Impact of Non-idealities of Non-volatile Memory (NVM) Synapse Devices on Performance of Compute-In-Memory (CIM) Arrays for Conventional and Edge AI, as Studied Through a Novel Simulator: CIM-Sim
摘要
Compute-in-memory (CIM)-enabled crossbar arrays made of various kinds of emerging non-volatile memory (NVM) devices have been widely considered for implementing neural network algorithms in edge artificial intelligence (AI) applications because they operate very fast, while consuming low energy. However, non-idealities of synaptic long-term potentiation (LTP) and long-term depression (LTD) characteristics of these devices are known to affect the on-chip inference and on-chip learning accuracy of this CIM hardware. Here, in this context, we first develop a novel, open-source system-level simulator, known as “CIM-Sim" to simulate CIM hardware while including various synaptic non-idealities (limited bit resolution, non-linearity and asymmetry of LTP and LTD, cycle-to-cycle variation, and device-to-device variation).
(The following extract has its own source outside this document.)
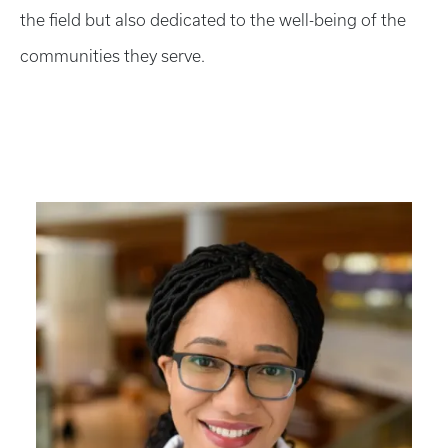
the field but also dedicated to the well-being of the
communities they serve.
Next, using “CIM-Sim”, we study the impact of all these aforementioned non-idealities on classification accuracy of a fully connected neural network (FCNN) and a convolutional neural network (CNN), with the hardware used both in inference-only and on-chip learning modes. We have used both conventional AI data sets like MNIST and CIFAR-10 as well as edge AI data sets like Roshambo (gesture recognition from electromyography (EMG)) for the purpose. Finally, we identify various emerging NVM technologies which satisfy the above synaptic requirements, based on recent experimental reports. Using “CIM-Sim”, we then compare the accuracy, total time, and total synaptic programming energy for on-chip inference and on-chip learning of CIM hardware made of these NVM synapse devices.